**TRY IT**
Print the records below exactly as they appear. Omit all pictures.

▼

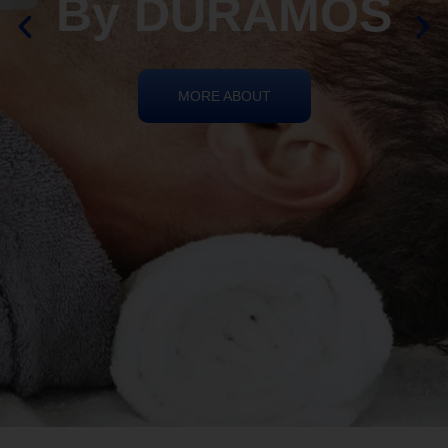
By DURAMOS
MORE ABOUT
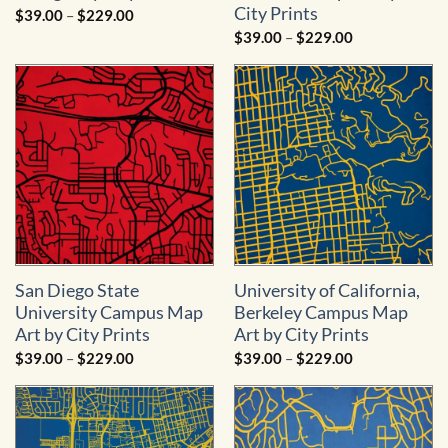
City Prints
Price
$
39.00
–
$
229.00
range:
Price
$
39.00
–
$
229.00
$39.00
range:
through
$39.00
$229.00
through
$229.00
San Diego State
University of California,
University Campus Map
Berkeley Campus Map
Art by City Prints
Art by City Prints
Price
Price
$
39.00
–
$
229.00
$
39.00
–
$
229.00
range:
range:
$39.00
$39.00
through
through
$229.00
$229.00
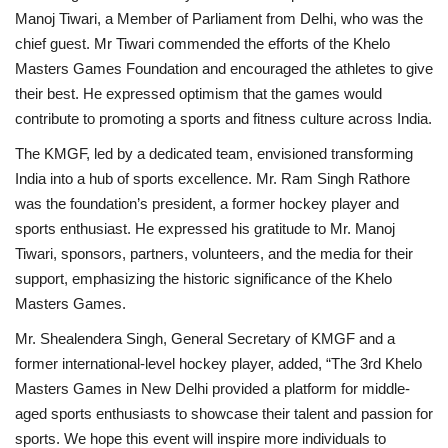
Manoj Tiwari, a Member of Parliament from Delhi, who was the
chief guest. Mr Tiwari commended the efforts of the Khelo
Masters Games Foundation and encouraged the athletes to give
their best. He expressed optimism that the games would
contribute to promoting a sports and fitness culture across India.
The KMGF, led by a dedicated team, envisioned transforming
India into a hub of sports excellence. Mr. Ram Singh Rathore
was the foundation’s president, a former hockey player and
sports enthusiast. He expressed his gratitude to Mr. Manoj
Tiwari, sponsors, partners, volunteers, and the media for their
support, emphasizing the historic significance of the Khelo
Masters Games.
Mr. Shealendera Singh, General Secretary of KMGF and a
former international-level hockey player, added, “The 3rd Khelo
Masters Games in New Delhi provided a platform for middle-
aged sports enthusiasts to showcase their talent and passion for
sports. We hope this event will inspire more individuals to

▲

**REPLY**
By DURAMOS
MORE ABOUT
City Prints
Price
$
39.00
–
$
229.00
range:
Price
$
39.00
–
$
229.00
$39.00
range:
through
$39.00
$229.00
through
$229.00
San Diego State
University of California,
University Campus Map
Berkeley Campus Map
Art by City Prints
Art by City Prints
Price
Price
$
39.00
–
$
229.00
$
39.00
–
$
229.00
range:
range:
$39.00
$39.00
through
through
$229.00
$229.00
Manoj Tiwari, a Member of Parliament from Delhi, who was the
chief guest. Mr Tiwari commended the efforts of the Khelo
Masters Games Foundation and encouraged the athletes to give
their best. He expressed optimism that the games would
contribute to promoting a sports and fitness culture across India.
The KMGF, led by a dedicated team, envisioned transforming
India into a hub of sports excellence. Mr. Ram Singh Rathore
was the foundation’s president, a former hockey player and
sports enthusiast. He expressed his gratitude to Mr. Manoj
Tiwari, sponsors, partners, volunteers, and the media for their
support, emphasizing the historic significance of the Khelo
Masters Games.
Mr. Shealendera Singh, General Secretary of KMGF and a
former international-level hockey player, added, “The 3rd Khelo
Masters Games in New Delhi provided a platform for middle-
aged sports enthusiasts to showcase their talent and passion for
sports. We hope this event will inspire more individuals to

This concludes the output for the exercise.